Segment Open
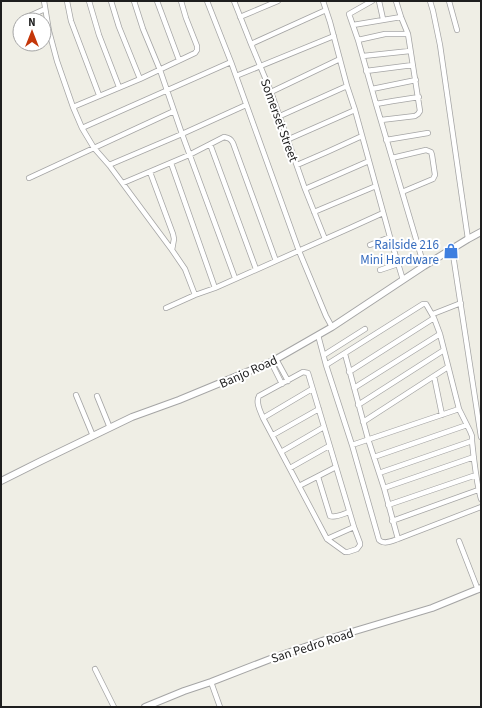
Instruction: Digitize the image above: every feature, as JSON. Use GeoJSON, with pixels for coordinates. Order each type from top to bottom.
{"type":"FeatureCollection","features":[{"type":"Feature","properties":{"kind":"street"},"geometry":{"type":"LineString","coordinates":[[44,1],[45,12]]}},
{"type":"Feature","properties":{"kind":"street"},"geometry":{"type":"LineString","coordinates":[[67,1],[71,21],[99,95]]}},
{"type":"Feature","properties":{"kind":"street"},"geometry":{"type":"LineString","coordinates":[[89,1],[119,87]]}},
{"type":"Feature","properties":{"kind":"street"},"geometry":{"type":"LineString","coordinates":[[111,1],[119,27],[140,79]]}},
{"type":"Feature","properties":{"kind":"street"},"geometry":{"type":"LineString","coordinates":[[134,1],[235,278]]}},
{"type":"Feature","properties":{"kind":"street"},"geometry":{"type":"LineString","coordinates":[[157,1],[179,60]]}},
{"type":"Feature","properties":{"kind":"street"},"geometry":{"type":"LineString","coordinates":[[73,107],[140,79],[195,53],[197,46],[181,1]]}},
{"type":"Feature","properties":{"kind":"street"},"geometry":{"type":"LineString","coordinates":[[207,1],[231,62],[299,251],[332,327]]}},
{"type":"Feature","properties":{"kind":"street","name":"Somerset Street"},"geometry":{"type":"LineString","coordinates":[[234,1],[289,139],[305,189],[325,239]]}},
{"type":"Feature","properties":{"kind":"street"},"geometry":{"type":"LineString","coordinates":[[240,17],[278,1]]}},
{"type":"Feature","properties":{"kind":"street"},"geometry":{"type":"LineString","coordinates":[[323,1],[403,280]]}},
{"type":"Feature","properties":{"kind":"street"},"geometry":{"type":"LineString","coordinates":[[372,1],[349,14],[363,56],[386,140],[424,266]]}},
{"type":"Feature","properties":{"kind":"street"},"geometry":{"type":"LineString","coordinates":[[379,1],[383,19]]}},
{"type":"Feature","properties":{"kind":"street"},"geometry":{"type":"LineString","coordinates":[[381,120],[415,116],[420,111],[408,34],[400,17],[396,1]]}},
{"type":"Feature","properties":{"kind":"street"},"geometry":{"type":"LineString","coordinates":[[430,1],[440,45],[468,239]]}},
{"type":"Feature","properties":{"kind":"street"},"geometry":{"type":"LineString","coordinates":[[449,1],[457,30]]}},
{"type":"Feature","properties":{"kind":"street"},"geometry":{"type":"LineString","coordinates":[[38,12],[45,9]]}},
{"type":"Feature","properties":{"kind":"street"},"geometry":{"type":"LineString","coordinates":[[251,44],[326,10]]}},
{"type":"Feature","properties":{"kind":"street"},"geometry":{"type":"LineString","coordinates":[[353,25],[400,17]]}},
{"type":"Feature","properties":{"kind":"street"},"geometry":{"type":"LineString","coordinates":[[358,40],[385,34],[408,34]]}},
{"type":"Feature","properties":{"kind":"street"},"geometry":{"type":"LineString","coordinates":[[236,76],[334,36]]}},
{"type":"Feature","properties":{"kind":"street"},"geometry":{"type":"LineString","coordinates":[[52,48],[82,128],[94,148],[110,165],[185,269],[195,295]]}},
{"type":"Feature","properties":{"kind":"street"},"geometry":{"type":"LineString","coordinates":[[363,56],[410,51]]}},
{"type":"Feature","properties":{"kind":"street"},"geometry":{"type":"LineString","coordinates":[[271,92],[340,60]]}},
{"type":"Feature","properties":{"kind":"street"},"geometry":{"type":"LineString","coordinates":[[82,128],[231,62]]}},
{"type":"Feature","properties":{"kind":"street"},"geometry":{"type":"LineString","coordinates":[[366,71],[413,65]]}},
{"type":"Feature","properties":{"kind":"street"},"geometry":{"type":"LineString","coordinates":[[372,89],[416,80]]}},
{"type":"Feature","properties":{"kind":"street"},"geometry":{"type":"LineString","coordinates":[[280,116],[347,86]]}},
{"type":"Feature","properties":{"kind":"street"},"geometry":{"type":"LineString","coordinates":[[376,104],[393,100],[419,97]]}},
{"type":"Feature","properties":{"kind":"street"},"geometry":{"type":"LineString","coordinates":[[110,165],[246,105]]}},
{"type":"Feature","properties":{"kind":"street"},"geometry":{"type":"LineString","coordinates":[[289,139],[355,110]]}},
{"type":"Feature","properties":{"kind":"street"},"geometry":{"type":"LineString","coordinates":[[28,178],[174,111]]}},
{"type":"Feature","properties":{"kind":"street"},"geometry":{"type":"LineString","coordinates":[[386,140],[428,133]]}},
{"type":"Feature","properties":{"kind":"street"},"geometry":{"type":"LineString","coordinates":[[297,165],[362,136]]}},
{"type":"Feature","properties":{"kind":"street"},"geometry":{"type":"LineString","coordinates":[[123,183],[189,155],[224,137],[230,139],[233,143],[276,261]]}},
{"type":"Feature","properties":{"kind":"street"},"geometry":{"type":"LineString","coordinates":[[210,144],[256,269]]}},
{"type":"Feature","properties":{"kind":"street"},"geometry":{"type":"LineString","coordinates":[[392,158],[426,150],[431,152],[432,155],[435,176],[433,179],[402,192]]}},
{"type":"Feature","properties":{"kind":"street"},"geometry":{"type":"LineString","coordinates":[[305,189],[369,161]]}},
{"type":"Feature","properties":{"kind":"street"},"geometry":{"type":"LineString","coordinates":[[171,163],[215,288]]}},
{"type":"Feature","properties":{"kind":"street"},"geometry":{"type":"LineString","coordinates":[[150,172],[173,234],[172,250]]}},
{"type":"Feature","properties":{"kind":"street"},"geometry":{"type":"LineString","coordinates":[[314,212],[376,186]]}},
{"type":"Feature","properties":{"kind":"street"},"geometry":{"type":"LineString","coordinates":[[166,308],[215,288],[383,213]]}},
{"type":"Feature","properties":{"kind":"street","name":"Banjo Road"},"geometry":{"type":"LineString","coordinates":[[1,481],[132,417],[186,397],[274,361],[332,327],[452,248],[481,232]]}},
{"type":"Feature","properties":{"kind":"street"},"geometry":{"type":"LineString","coordinates":[[370,245],[390,237]]}},
{"type":"Feature","properties":{"kind":"street"},"geometry":{"type":"LineString","coordinates":[[452,248],[479,408],[481,437]]}},
{"type":"Feature","properties":{"kind":"street"},"geometry":{"type":"LineString","coordinates":[[380,270],[398,264]]}},
{"type":"Feature","properties":{"kind":"street"},"geometry":{"type":"LineString","coordinates":[[349,372],[434,316],[461,303]]}},
{"type":"Feature","properties":{"kind":"street"},"geometry":{"type":"LineString","coordinates":[[326,364],[345,354],[423,304],[428,305],[434,316],[440,334],[459,409],[472,436],[478,490],[481,499]]}},
{"type":"Feature","properties":{"kind":"street"},"geometry":{"type":"LineString","coordinates":[[324,355],[365,329]]}},
{"type":"Feature","properties":{"kind":"street"},"geometry":{"type":"LineString","coordinates":[[354,388],[440,334]]}},
{"type":"Feature","properties":{"kind":"street"},"geometry":{"type":"LineString","coordinates":[[318,335],[352,445],[379,540],[384,543],[398,539],[481,508]]}},
{"type":"Feature","properties":{"kind":"street"},"geometry":{"type":"LineString","coordinates":[[358,405],[444,350]]}},
{"type":"Feature","properties":{"kind":"street"},"geometry":{"type":"LineString","coordinates":[[345,354],[358,405],[398,539]]}},
{"type":"Feature","properties":{"kind":"street"},"geometry":{"type":"LineString","coordinates":[[274,361],[288,381]]}},
{"type":"Feature","properties":{"kind":"street"},"geometry":{"type":"LineString","coordinates":[[274,361],[282,384]]}},
{"type":"Feature","properties":{"kind":"street"},"geometry":{"type":"LineString","coordinates":[[363,422],[448,367]]}},
{"type":"Feature","properties":{"kind":"street"},"geometry":{"type":"LineString","coordinates":[[304,372],[308,373],[349,512],[360,543],[357,549],[345,552],[327,539],[263,418],[257,403],[259,396],[288,381],[304,372]]}},
{"type":"Feature","properties":{"kind":"street"},"geometry":{"type":"LineString","coordinates":[[434,376],[442,415]]}},
{"type":"Feature","properties":{"kind":"street"},"geometry":{"type":"LineString","coordinates":[[263,418],[312,389]]}},
{"type":"Feature","properties":{"kind":"street"},"geometry":{"type":"LineString","coordinates":[[76,395],[93,436]]}},
{"type":"Feature","properties":{"kind":"street"},"geometry":{"type":"LineString","coordinates":[[96,396],[110,428]]}},
{"type":"Feature","properties":{"kind":"street"},"geometry":{"type":"LineString","coordinates":[[272,435],[319,409]]}},
{"type":"Feature","properties":{"kind":"street"},"geometry":{"type":"LineString","coordinates":[[352,445],[459,409]]}},
{"type":"Feature","properties":{"kind":"street"},"geometry":{"type":"LineString","coordinates":[[374,457],[467,424]]}},
{"type":"Feature","properties":{"kind":"street"},"geometry":{"type":"LineString","coordinates":[[281,452],[324,427]]}},
{"type":"Feature","properties":{"kind":"street"},"geometry":{"type":"LineString","coordinates":[[379,473],[472,441]]}},
{"type":"Feature","properties":{"kind":"street"},"geometry":{"type":"LineString","coordinates":[[290,468],[329,446]]}},
{"type":"Feature","properties":{"kind":"street"},"geometry":{"type":"LineString","coordinates":[[384,488],[474,457]]}},
{"type":"Feature","properties":{"kind":"street"},"geometry":{"type":"LineString","coordinates":[[300,486],[336,467]]}},
{"type":"Feature","properties":{"kind":"street"},"geometry":{"type":"LineString","coordinates":[[388,505],[476,475]]}},
{"type":"Feature","properties":{"kind":"street"},"geometry":{"type":"LineString","coordinates":[[318,477],[330,516],[333,517],[349,512]]}},
{"type":"Feature","properties":{"kind":"street"},"geometry":{"type":"LineString","coordinates":[[392,521],[478,490]]}},
{"type":"Feature","properties":{"kind":"street"},"geometry":{"type":"LineString","coordinates":[[327,539],[354,527]]}},
{"type":"Feature","properties":{"kind":"street"},"geometry":{"type":"LineString","coordinates":[[459,540],[479,589]]}},
{"type":"Feature","properties":{"kind":"street","name":"San Pedro Road"},"geometry":{"type":"LineString","coordinates":[[146,707],[184,691],[273,658],[325,640],[427,609],[479,589]]}},
{"type":"Feature","properties":{"kind":"street"},"geometry":{"type":"LineString","coordinates":[[95,669],[114,707]]}},
{"type":"Feature","properties":{"kind":"street"},"geometry":{"type":"LineString","coordinates":[[211,682],[220,707]]}},
{"type":"Feature","properties":{"kind":"place","name":"Railside 216 Mini Hardware"},"geometry":{"type":"Point","coordinates":[451,251]}}]}
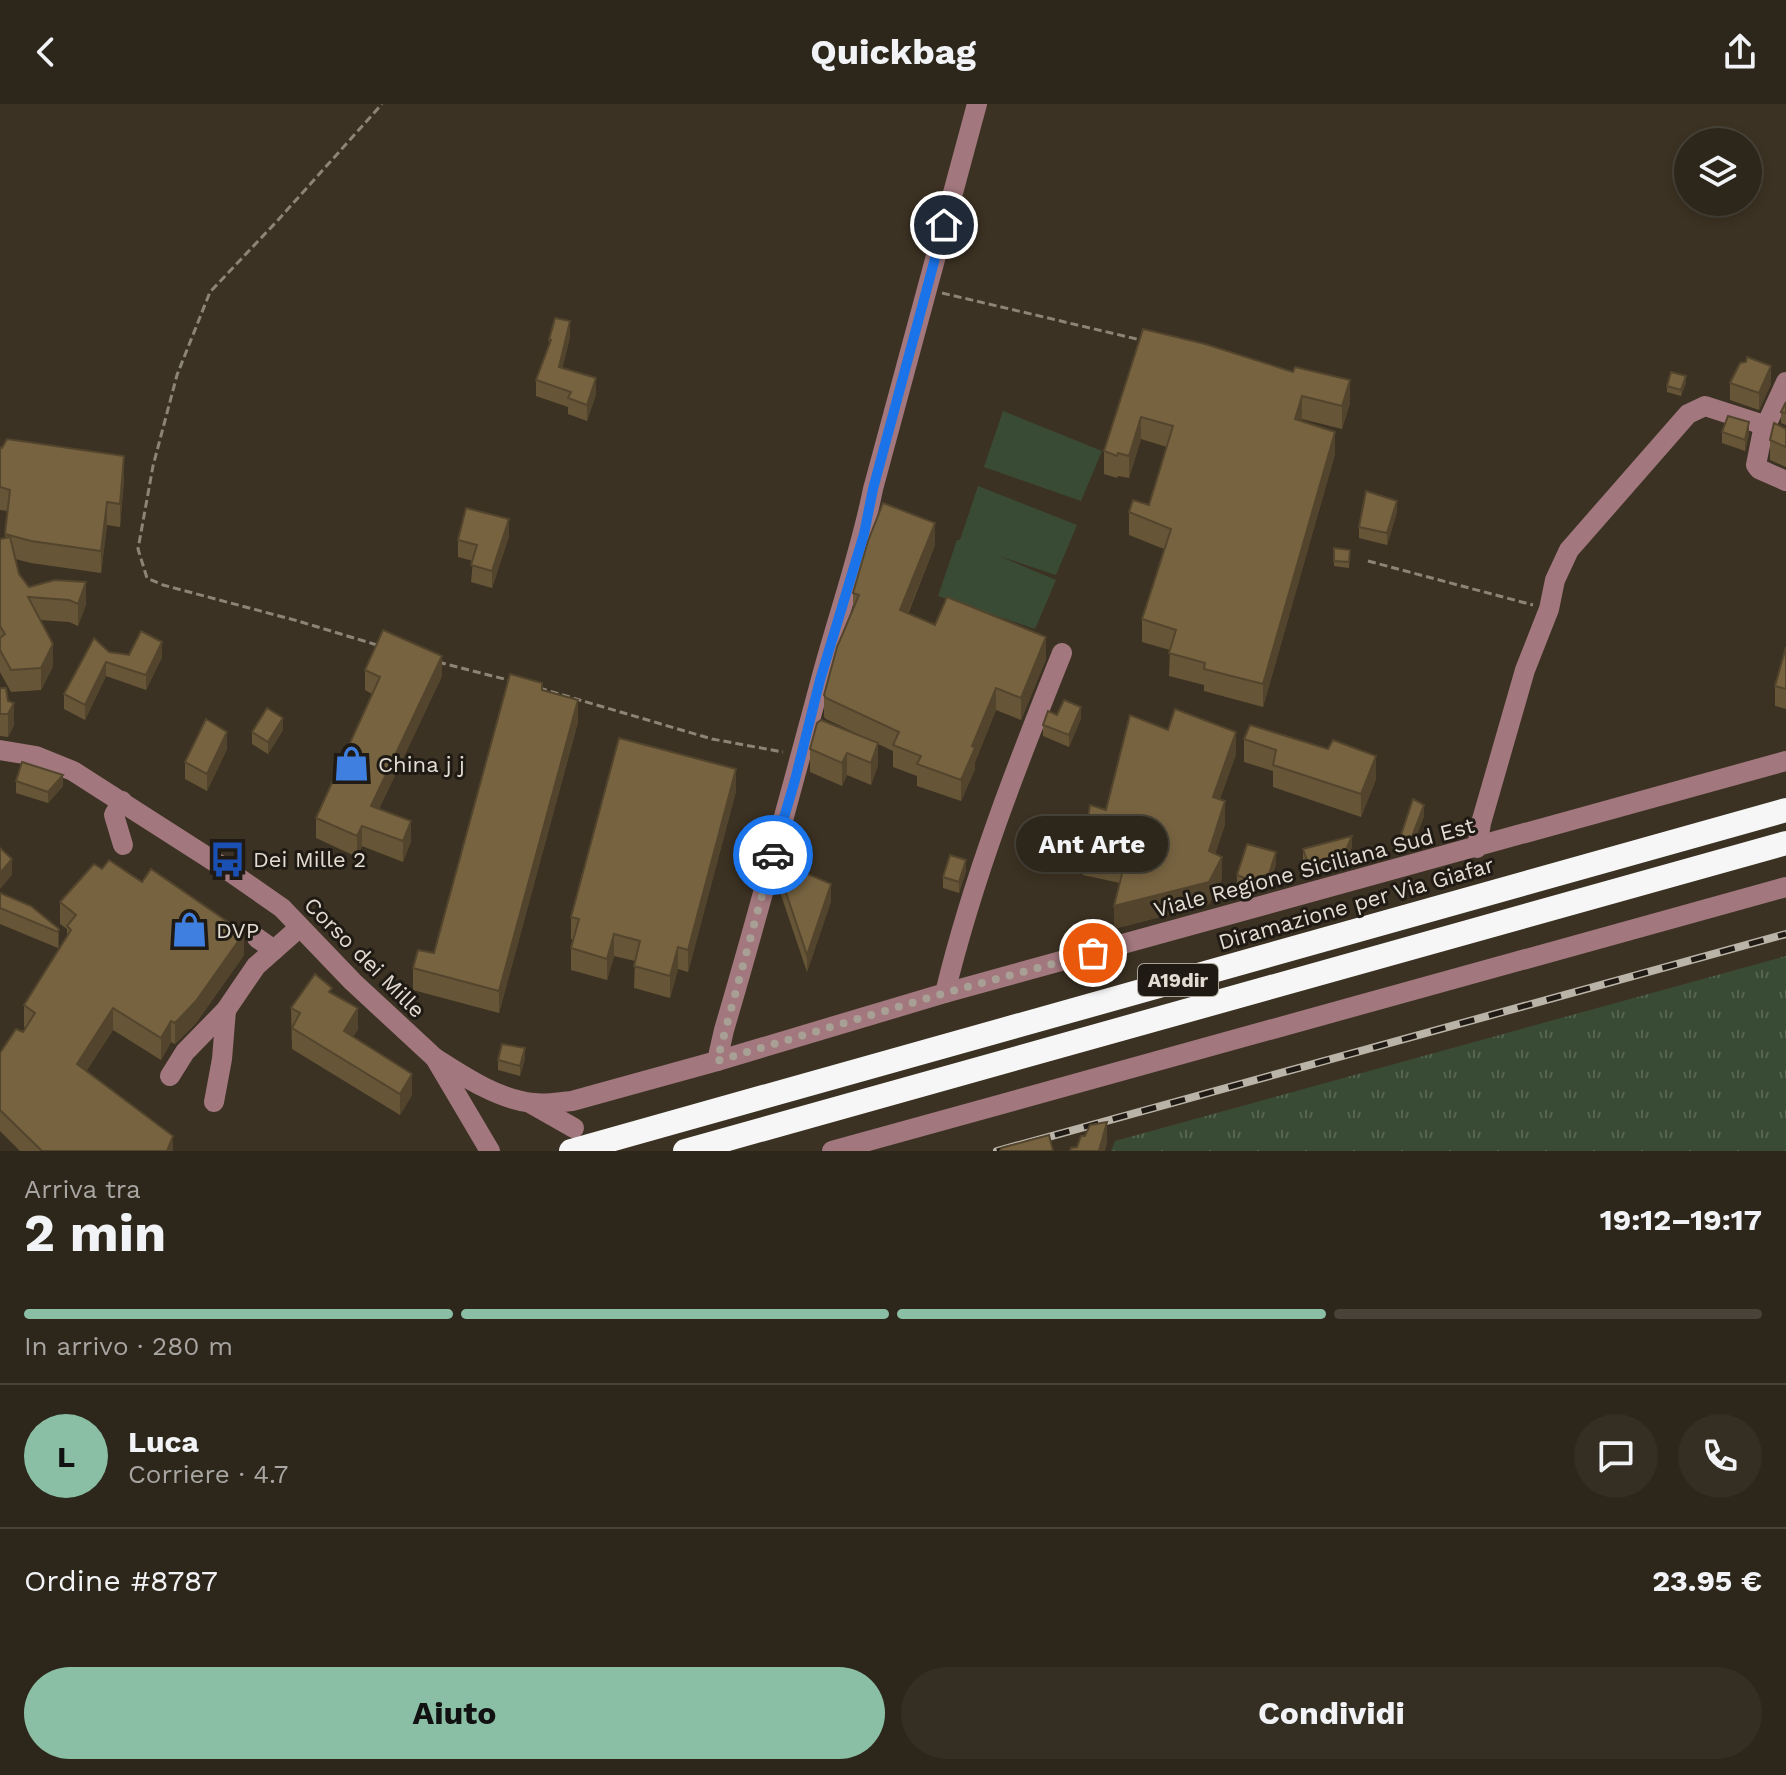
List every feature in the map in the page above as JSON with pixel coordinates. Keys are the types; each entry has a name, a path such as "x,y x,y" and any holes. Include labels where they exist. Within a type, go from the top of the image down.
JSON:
{"highway":[{"name":"Diramazione per Via Giafar","path":"572,1140 1786,810"},
{"name":"A19dir","path":"685,1151 1786,843"}],"street":[{"path":"717,1061 820,680 864,534 873,489 977,104"},
{"path":"1786,382 1764,425 1756,465 1786,481"},
{"path":"1477,848 1481,823 1525,670 1549,609 1555,580 1569,550 1688,414 1705,406 1764,425"},
{"path":"945,993 960,933 1010,783 1062,653"},
{"name":"Corso dei Mille","path":"0,750 36,756 73,771 282,908 353,982 435,1058 490,1151"},
{"name":"Viale Regione Siciliana Sud Est","path":"435,1058 475,1083 530,1103 572,1101 945,993 1786,761"},
{"path":"122,801 114,815 123,845"},
{"path":"832,1151 1786,887"},
{"path":"170,1076 185,1052 226,1010 256,966 266,944 300,927"},
{"path":"214,1102 226,1010"},
{"name":"Viale Regione Siciliana Sud Est","path":"530,1103 572,1140"}],"path":[{"path":"382,104 210,292 177,375 153,466 138,549 147,578 163,585 386,648"},
{"path":"927,290 1143,340"},
{"path":"1368,561 1549,609"},
{"path":"430,660 522,684"},
{"path":"537,688 712,739 802,755"}],"green space":[{"path":"1003,411 1102,451 1081,501 984,467"},
{"path":"978,486 1077,525 1056,575 999,556 1056,580 1035,629 938,596"},
{"path":"1786,956 1786,1151 1111,1151 1115,1141"}],"building":[{"path":"555,318 570,321 559,367 596,378 587,405 568,398 571,392 536,380 551,340"},
{"path":"1143,329 1205,344 1293,372 1295,367 1350,380 1342,406 1302,396 1295,419 1335,432 1263,684 1204,669 1205,663 1169,653 1176,630 1142,619 1171,529 1129,512 1133,500 1149,505 1173,426 1141,417 1129,456 1104,451"},
{"path":"1747,357 1771,366 1759,393 1730,383 1740,363 1746,362"},
{"path":"1671,372 1686,376 1681,390 1667,386"},
{"path":"1728,416 1749,422 1745,440 1722,432"},
{"path":"1774,423 1786,429 1786,447 1770,440"},
{"path":"7,439 124,456 120,504 107,502 101,551 5,534 10,490 0,487 0,447"},
{"path":"1366,491 1397,501 1387,533 1359,527"},
{"path":"883,503 935,523 900,610 935,625 947,597 1046,637 1021,698 996,688 961,780 917,764 921,756 893,745 899,732 824,695 837,647 859,595 853,593"},
{"path":"466,508 509,519 492,571 471,565 477,545 458,540"},
{"path":"10,537 19,574 29,587 55,580 86,582 78,604 69,600 28,597 53,644 41,668 11,670 0,650 0,638 5,634 0,626 0,539"},
{"path":"1334,548 1350,550 1349,562 1334,561"},
{"path":"383,630 442,656 371,806 411,821 403,841 362,826 357,836 316,818 380,677 365,670"},
{"path":"141,631 162,642 146,675 106,662 85,705 64,694 94,638 109,652 129,655"},
{"path":"1786,647 1786,689 1775,686"},
{"path":"510,674 542,683 542,690 578,700 499,991 413,968 418,950 434,953"},
{"path":"0,688 6,688 8,701 14,703 8,714 0,714"},
{"path":"1064,700 1081,707 1069,735 1043,725 1048,711 1057,715"},
{"path":"267,708 283,718 268,742 252,732"},
{"path":"1175,709 1236,732 1213,797 1225,801 1209,851 1222,857 1209,882 1114,906 1125,862 1083,852 1090,805 1106,810 1130,715 1168,730"},
{"path":"206,719 227,732 207,774 185,762"},
{"path":"821,720 878,743 871,763 847,753 842,763 810,749 817,723"},
{"path":"1250,725 1328,749 1333,740 1376,756 1361,794 1273,765 1276,750 1244,739"},
{"path":"619,738 736,769 688,950 678,947 670,976 634,966 640,941 614,934 607,959 571,948 579,919 571,917"},
{"path":"22,762 63,775 48,792 16,781"},
{"path":"1413,799 1424,805 1411,839 1401,835"},
{"path":"1352,836 1344,855 1308,863 1303,849"},
{"path":"1247,844 1276,852 1269,874 1249,880 1237,875"},
{"path":"0,848 12,859 0,873"},
{"path":"950,855 966,860 959,882 943,877"},
{"path":"109,860 142,882 151,869 244,933 196,1001 175,1023 171,1021 161,1038 113,1008 77,1064 173,1136 167,1151 42,1151 0,1110 0,1053 16,1029 23,1032 35,1013 24,1005 71,930 67,926 76,915 60,902 94,864 102,869"},
{"path":"780,862 831,884 807,955 778,869"},
{"path":"0,893 31,906 59,929 58,932 0,908"},
{"path":"315,974 332,988 329,992 358,1008 344,1031 412,1074 400,1094 292,1028 300,1013 291,1008"},
{"path":"502,1044 525,1048 520,1066 498,1060"},
{"path":"1107,1122 1099,1151 1070,1151 1077,1147 1090,1125"},
{"path":"1049,1135 1053,1151 1000,1151 1001,1148"}],"railway":[{"path":"997,1151 1786,934"}],"way so far":[{"path":"773,855 717,1061 945,993 1093,953"}],"place":[{"name":"China j j","path":"352,764"},
{"name":"Dei Mille 2","path":"227,859"},
{"name":"DVP","path":"190,930"},
{"name":"Ant Arte","path":"1093,953"}],"route":[{"path":"773,855 820,680 864,534 873,489 944,225"}]}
Segment Closed
About this exercise: The response must contain each line above that holds the string "JSON".

Reply:
Instruction: Digitize the image above: every feature, as JSON. Use GeoJSON, with pixels for coordinates. Order each type from top to bottom.
List every feature in the map in the page above as JSON with pixel coordinates. Keys are the types; each entry has a name, a path such as "x,y x,y" and any holes. Include labels where they exist. Within a type, go from the top of the image down.
JSON:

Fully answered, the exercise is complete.